Fortunately, this is possible! When you call exec(), existing file descriptors remain open. This is very different from starting a new process from scratch. So all we need to do is persist some information about which descriptors were doing which particular job. Then, when we start up again, we can rewire up all our file handles and network connections and carry on as if nothing has happened.

Here’s an example haskell app which shows this in action. First of all we need to import various bits:

import System.Posix.Types
import System.Posix.Process
import System.Posix.IO
import System.IO
import Network.Socket
import System( getArgs, getProgName )
import Foreign.C.Types

Next we have a “main” function which distinguishes between “the first run” and “the second run” (ie. after re-exec’ing) by the presence of command line arguments:

main  :: IO ()
main = do
  args < - getArgs
  case args of
    [] -> firsttime
    [ file_fd, net_fd ] -> reuse (read file_fd) (read net_fd)

The first time we run, we open a network connection to http://example.com and we also open a disk file for writing.
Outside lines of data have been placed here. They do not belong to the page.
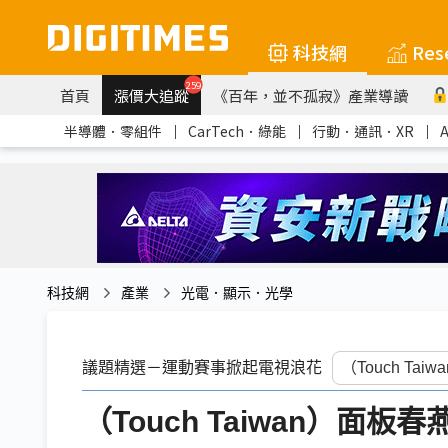
科技網
Res
259
首頁
漲價大追蹤
《百年，並不孤寂》產業導讀
半導體．零組件
｜
CarTech．綠能
｜
行動．通訊．XR
｜
科技網
產業
光電．顯示．光學
議題精選－運動賽事掀起電視浪花
（Touch Taiwan）面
We then re-exec the current process to start over again, but also pass the disk file fd as the first command line argument, and the network socket fd as the second argument. Both are just integers:

firsttime :: IO ()
firsttime = do 
  -- Open a file, grab its fd
  Fd file_fd < - handleToFd =<< openFile "/tmp/some-file" WriteMode
 
  -- Open a socket, grab its fd
  socket <- socket AF_INET Stream defaultProtocol 
  addr <- inet_addr "208.77.188.166" -- example.com
  connect socket (SockAddrInet 80 addr)
  send socket "GET / HTTP/1.0\n\n"
  let net_fd = fdSocket socket
 
  -- rexec ourselves
  pn <- getProgName
  putStrLn $ "Now re-execing as " ++ pn ++ " " ++ show file_fd ++ " " ++ show net_fd
  executeFile ("./" ++ pn) False [ show file_fd, show net_fd ] Nothing

The second time we run, we pick up these two file descriptors and proceed to use them. In this code, we read an HTTP response from the network connection and write it to the disk file.
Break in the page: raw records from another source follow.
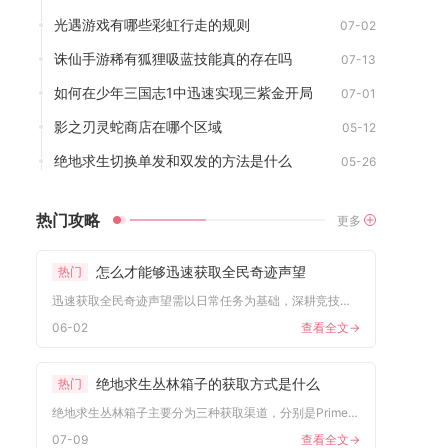
光遇游戏有哪些彩虹行走的规则
07-02
诛仙手游稀有狐狸吸蓝技能真的存在吗
07-13
如何在少年三国志1中迅速实现三紫金开局
07-01
影之刃灵蛇商店在哪个区域
05-12
绝地求生切换单发和双发的方法是什么
05-26
热门攻略
更多
怎么才能够迅速获取全民奇迹声望
热门
迅速获取全民奇迹声望需以日常任务为基础，深耕竞技场与公会玩法...
06-02
查看全文->
绝地求生丛林箱子的获取方式是什么
热门
绝地求生丛林箱子主要分为三种获取渠道，分别是PrimeGam...
07-09
查看全文->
reuse :: CInt -> CInt -> IO ()
reuse file_fd net_fd = do
  putStrLn $ "Hello again, I've been re-execd!"
 
  putStrLn $ "Using fd " ++ show net_fd ++ " as a network connection"
  socket < - mkSocket net_fd AF_INET Stream defaultProtocol Connected
  msg <- recv socket 100
 
  putStrLn $ "Using fd " ++ show file_fd ++ " as an output file"
  h <- fdToHandle (Fd file_fd)
  hPutStrLn h $ "Got this from network: " ++ msg
 
  hClose h
  sClose socket  
 
  putStrLn "Now look in /tmp/some-file"

.. and we end up with the file containing text retrieved from a network connection which was made in a previous life. It is a curious and useful technique. But I find it interesting because it made me realise that I usually think of a “unix process” as being the same thing as “an instance of grep” or “an instance of emacs”. But a process can change its skin many times during its lifetime. It can “become” many different creatures by exec()ing many times, and it can keep the same file descriptors throughout. I’ve only ever seen exec() paired with a fork() call before, but that’s just one way to use it.